Problem requirements - Among the lines below, restate word for word only those from the line with "897 671 343" through the line with "571 396 5656", with both end lines kept.

[[ Records provided, beginning ]]

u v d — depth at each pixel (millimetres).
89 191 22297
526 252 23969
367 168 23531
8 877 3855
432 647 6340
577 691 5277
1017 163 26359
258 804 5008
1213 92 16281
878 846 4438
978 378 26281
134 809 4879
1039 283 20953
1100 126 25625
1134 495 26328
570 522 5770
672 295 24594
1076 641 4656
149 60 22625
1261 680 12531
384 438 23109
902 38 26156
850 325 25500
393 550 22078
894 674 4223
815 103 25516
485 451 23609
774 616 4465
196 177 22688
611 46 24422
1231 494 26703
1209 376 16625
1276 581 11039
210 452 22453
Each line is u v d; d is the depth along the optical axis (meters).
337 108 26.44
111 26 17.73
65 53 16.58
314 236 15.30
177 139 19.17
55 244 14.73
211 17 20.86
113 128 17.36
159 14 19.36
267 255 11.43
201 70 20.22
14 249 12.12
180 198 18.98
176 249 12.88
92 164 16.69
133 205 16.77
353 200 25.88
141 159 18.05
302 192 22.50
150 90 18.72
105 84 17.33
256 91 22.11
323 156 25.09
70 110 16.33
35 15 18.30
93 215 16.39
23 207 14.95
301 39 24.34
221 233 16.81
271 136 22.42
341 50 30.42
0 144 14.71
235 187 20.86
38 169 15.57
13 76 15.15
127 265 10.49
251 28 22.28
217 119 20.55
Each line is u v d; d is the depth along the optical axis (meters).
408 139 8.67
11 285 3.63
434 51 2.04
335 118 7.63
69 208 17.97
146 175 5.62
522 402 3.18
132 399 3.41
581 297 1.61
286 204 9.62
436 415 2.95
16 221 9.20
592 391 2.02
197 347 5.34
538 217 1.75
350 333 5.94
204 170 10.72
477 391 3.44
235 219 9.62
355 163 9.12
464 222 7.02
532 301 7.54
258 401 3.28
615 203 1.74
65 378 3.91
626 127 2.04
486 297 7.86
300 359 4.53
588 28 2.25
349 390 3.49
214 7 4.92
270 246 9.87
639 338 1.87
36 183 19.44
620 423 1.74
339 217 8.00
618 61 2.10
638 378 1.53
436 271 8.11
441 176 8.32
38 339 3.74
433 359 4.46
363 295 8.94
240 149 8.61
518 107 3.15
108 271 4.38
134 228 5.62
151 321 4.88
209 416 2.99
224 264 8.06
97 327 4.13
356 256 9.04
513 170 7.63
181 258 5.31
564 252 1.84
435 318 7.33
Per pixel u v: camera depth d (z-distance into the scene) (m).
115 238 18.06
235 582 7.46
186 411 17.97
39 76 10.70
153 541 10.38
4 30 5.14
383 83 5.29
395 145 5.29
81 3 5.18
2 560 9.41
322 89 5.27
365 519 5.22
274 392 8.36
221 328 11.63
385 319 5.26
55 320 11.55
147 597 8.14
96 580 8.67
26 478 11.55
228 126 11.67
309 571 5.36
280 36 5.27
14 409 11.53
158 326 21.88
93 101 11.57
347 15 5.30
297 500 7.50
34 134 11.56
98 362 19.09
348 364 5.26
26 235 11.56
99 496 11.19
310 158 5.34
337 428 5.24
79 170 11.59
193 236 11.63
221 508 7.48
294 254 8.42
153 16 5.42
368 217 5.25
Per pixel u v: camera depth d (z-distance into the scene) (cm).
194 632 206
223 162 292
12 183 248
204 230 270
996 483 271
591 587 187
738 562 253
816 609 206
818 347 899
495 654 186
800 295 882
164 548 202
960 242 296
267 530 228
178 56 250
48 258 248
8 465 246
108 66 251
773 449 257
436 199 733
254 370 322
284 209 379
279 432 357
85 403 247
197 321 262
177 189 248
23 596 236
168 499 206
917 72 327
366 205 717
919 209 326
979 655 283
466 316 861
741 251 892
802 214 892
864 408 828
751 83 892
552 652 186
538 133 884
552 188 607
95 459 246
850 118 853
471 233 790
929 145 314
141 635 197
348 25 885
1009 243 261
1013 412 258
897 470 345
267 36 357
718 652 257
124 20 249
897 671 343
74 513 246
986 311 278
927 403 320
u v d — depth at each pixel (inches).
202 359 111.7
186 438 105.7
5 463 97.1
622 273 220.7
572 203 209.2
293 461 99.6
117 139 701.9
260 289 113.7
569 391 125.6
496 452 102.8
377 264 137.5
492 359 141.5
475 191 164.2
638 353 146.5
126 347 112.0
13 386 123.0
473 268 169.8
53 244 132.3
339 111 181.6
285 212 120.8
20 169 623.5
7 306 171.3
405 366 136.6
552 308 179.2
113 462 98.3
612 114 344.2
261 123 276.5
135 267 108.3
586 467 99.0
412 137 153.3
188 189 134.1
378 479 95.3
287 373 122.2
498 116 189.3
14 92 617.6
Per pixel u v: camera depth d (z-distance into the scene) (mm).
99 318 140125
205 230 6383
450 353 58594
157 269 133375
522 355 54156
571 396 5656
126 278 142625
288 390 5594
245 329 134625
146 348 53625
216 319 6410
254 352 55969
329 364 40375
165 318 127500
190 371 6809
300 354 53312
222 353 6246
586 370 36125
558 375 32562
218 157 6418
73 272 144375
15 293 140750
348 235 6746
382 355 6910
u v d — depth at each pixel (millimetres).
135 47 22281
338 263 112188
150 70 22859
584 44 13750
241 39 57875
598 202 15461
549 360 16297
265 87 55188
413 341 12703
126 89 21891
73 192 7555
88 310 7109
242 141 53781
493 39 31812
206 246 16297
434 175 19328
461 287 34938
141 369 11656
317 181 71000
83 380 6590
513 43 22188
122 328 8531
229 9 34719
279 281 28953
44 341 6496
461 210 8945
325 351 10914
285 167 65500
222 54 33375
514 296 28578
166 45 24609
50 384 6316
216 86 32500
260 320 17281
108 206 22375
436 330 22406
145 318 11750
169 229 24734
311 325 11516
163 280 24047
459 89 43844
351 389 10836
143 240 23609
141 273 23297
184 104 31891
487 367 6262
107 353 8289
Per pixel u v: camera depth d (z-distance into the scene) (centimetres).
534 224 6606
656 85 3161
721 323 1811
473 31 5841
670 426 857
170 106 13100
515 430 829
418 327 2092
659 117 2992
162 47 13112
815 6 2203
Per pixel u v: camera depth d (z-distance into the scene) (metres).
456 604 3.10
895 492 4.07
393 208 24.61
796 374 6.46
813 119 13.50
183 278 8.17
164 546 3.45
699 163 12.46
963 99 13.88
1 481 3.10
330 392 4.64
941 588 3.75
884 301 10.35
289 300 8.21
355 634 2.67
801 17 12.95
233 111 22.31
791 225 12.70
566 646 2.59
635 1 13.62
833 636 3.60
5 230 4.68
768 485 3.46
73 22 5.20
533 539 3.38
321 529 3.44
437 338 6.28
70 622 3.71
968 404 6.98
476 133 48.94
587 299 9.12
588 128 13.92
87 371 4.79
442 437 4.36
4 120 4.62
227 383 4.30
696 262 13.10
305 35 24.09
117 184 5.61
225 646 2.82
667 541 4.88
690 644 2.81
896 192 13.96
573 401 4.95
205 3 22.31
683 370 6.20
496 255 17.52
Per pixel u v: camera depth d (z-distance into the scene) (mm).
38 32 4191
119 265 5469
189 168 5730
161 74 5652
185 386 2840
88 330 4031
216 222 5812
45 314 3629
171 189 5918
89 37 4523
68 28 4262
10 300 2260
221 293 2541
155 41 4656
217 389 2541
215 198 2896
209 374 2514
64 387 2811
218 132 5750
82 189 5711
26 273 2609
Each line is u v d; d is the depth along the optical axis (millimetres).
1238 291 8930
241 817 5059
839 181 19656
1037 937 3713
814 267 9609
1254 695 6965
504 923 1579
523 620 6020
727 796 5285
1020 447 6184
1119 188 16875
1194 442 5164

[[ Records provided, end ]]

Response to the exercise -
897 671 343
74 513 246
986 311 278
927 403 320
u v d — depth at each pixel (inches).
202 359 111.7
186 438 105.7
5 463 97.1
622 273 220.7
572 203 209.2
293 461 99.6
117 139 701.9
260 289 113.7
569 391 125.6
496 452 102.8
377 264 137.5
492 359 141.5
475 191 164.2
638 353 146.5
126 347 112.0
13 386 123.0
473 268 169.8
53 244 132.3
339 111 181.6
285 212 120.8
20 169 623.5
7 306 171.3
405 366 136.6
552 308 179.2
113 462 98.3
612 114 344.2
261 123 276.5
135 267 108.3
586 467 99.0
412 137 153.3
188 189 134.1
378 479 95.3
287 373 122.2
498 116 189.3
14 92 617.6
Per pixel u v: camera depth d (z-distance into the scene) (mm).
99 318 140125
205 230 6383
450 353 58594
157 269 133375
522 355 54156
571 396 5656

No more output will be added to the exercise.